I used to think the same thing. But I'm starting to realize that you have to make some assumption about what tools future readers of your code have at their disposal, and that these assumptions change the cost and overhead of abstractions.

Here's a degenerate example. We all know that where you draw your function boundaries hugely impacts readability. You don't want one single function for your entire program, and you don't want every function being one-liners either. There tends to be a sweet spot that takes into account how often a code fragment is needed before extracting it into its own function. But if you take into account that a java programmer reading it in his IDE can jump to the call with a keystroke, that tends to move the sweet spot downward. Now I need less reuse to justify method extraction.

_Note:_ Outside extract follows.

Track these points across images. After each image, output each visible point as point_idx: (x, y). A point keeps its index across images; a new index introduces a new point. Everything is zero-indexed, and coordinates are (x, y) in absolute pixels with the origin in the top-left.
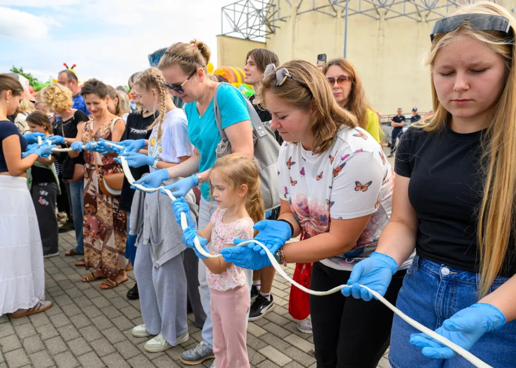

A less degenerate example: ruby has monkey-patching, where you can change a function or class's behavior without touching the file where it's defined. This tends to be viewed as a bad thing because now it difficult to visualize a function's b does. But I'm starting to realize this depends on how hard it is to search for the function. It's painful when you have a load path and have to search multiple disjoint directory trees for a monkey-patch. But it would be fine if everything's in a single flat directory.

I've been working on an arc-like language, and I find I can be extremely promiscuous with my monkey-patching extensions because the language implementation is designed from the ground up to live in the same directory as your app, and finding monkey-patches takes just a simple grep. (Hopefully it's not just that it's just me hacking on it.)